Правда, это искание сходства случается и в других областях живописи; часто можно слышать перед картиной: такого заката не бывает или: это движение неправдоподобно; но здесь критика относится скорее к художественным средствам, чем к самой цели. Закат не удался, например, потому, что он слишком красен или тени слишком сини, но перед нами все-таки закат. А в портрете, который не удовлетворяет обыденным требованиям сходства, не хотят признать даже человека. Напротив, современный художник больше всего стремится К тому, чтобы устранить всякое подозрение, что он копирует действительность, что его картины имеют какое-нибудь непосредственное отношение к окружающей природе, к чувственному миру. Если верить современному художнику, так он не портрет вот этого лица пишет, он синтезирует свое понятие о мире и живущем, он переводит язык вещей на язык четвертого измерения, он выражает свое настроение по поводу случайного предмета.

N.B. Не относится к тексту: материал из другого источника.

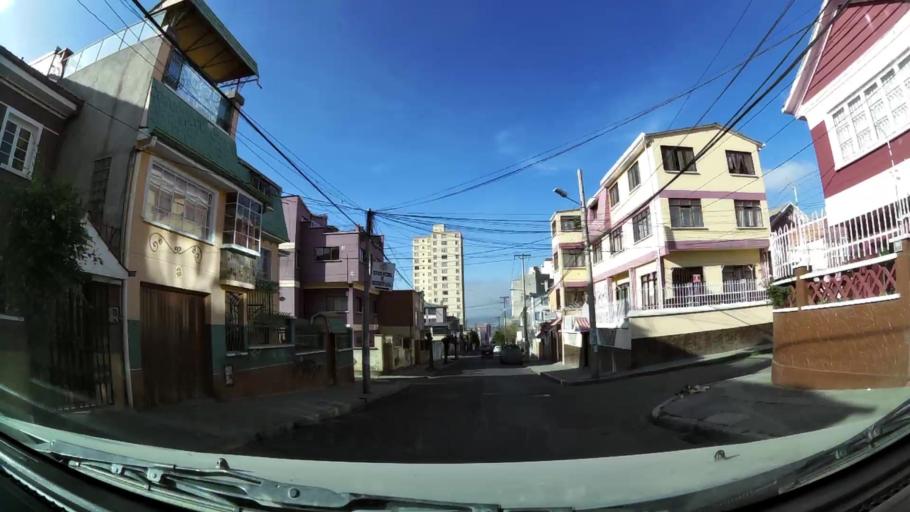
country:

Итак, два противоположных полюса. Если современный зритель понимает портрет только как фокус со сходством, как список примет, если в художественном произведении он улавливает только бледную тень действительности, то современный художник и слышать ничего не хочет о действительности, о реальном мире, он отнимает у портрета всякую остроту индивидуального чувства, всякое трепетание человеческого организма. Но присмотримся поближе, и тогда оказывается, что в требованиях двух враждебных партий, заказчика и художника, выраженных мною в резком контрасте, вообще идет речь не о сходстве, а о чем-то другом, эстетическое credo и тех и других вообще не допускает никакого портрета. Ведь современному зрителю надобно не сходство, а повторение, не портрет, а точный оттиск. А для современного художника портрет не может существовать, потому что он не признает не только сходства, но даже соотносительности.
Но как же это сходство понимать? Где границы этого сходства и где его критерий? Вспомним для примера портрет папы Иннокентия X, писанный Веласкесом. Попробуем поверить в то, что глаза Иннокентия X, его молнией изогнутые брови, его поджатые губы похожи на что-то виденное нами в жизни, попробуем представить себе папу как недоверчивый, скрытный характер, как человека извилистой фантазии, всегда плетущего неуловимую сеть интриги. Попробуем, может быть, мы и правы, но вернее, что мы ошибаемся, как ошибся английский король Генрих, который по портрету точного Гольбейна выбрал себе в жены Анну Клевскую, а увидевши ее наяву, разочарованный с первого взгляда, отослал невесту обратно. Или припомним Ван Дейка. Ведь нему мы хотели бы верить, верить его изящным лицам и мерцающим бархатам, верить аристократичной белизне рук на его портретах, тонким, трепетным пальцам и узкой кисти. А между тем ведь теперь известно то, что не знали ни Карл I, ни Генриетта Французская, ни придворные дамы; известно, что Ван Дейк писал руки не с оригиналов, не со своих царственных заказчиц, что у него была на этот случай особая натурщица и что пышные шлейфы и мерцающий бархат он заимствовал из своего собственного обширного гардероба. Не значит ли это, что никакой натурализм не способен и не стремится передать настоящее сходство с природой? Не показывает ли случай с Ван Дейком, что всякая иллюзия в искусстве только до тех пор существует как обман сходства, пока мы ей хотим верить; и что если мы заранее условимся не поддаваться мнимым сходствам, то тем сильнее выиграет для нас внутренняя ценность портрета: то есть, другими словами, мы будем смотреть на руки Ван Дейковых героинь не как на руки маркизы такой-то и фрейлины такой-то, а как на гибкие линии, завершающие движение фигур, как на выражение скрытой в этих фигурах жизни. И не ясно ли, что темперамент Веласкесовых портретов — это не темперамент Иннокентия X или Филиппа IV, а темперамент тлеющих красок, какого-нибудь темного кармина и холодных белил?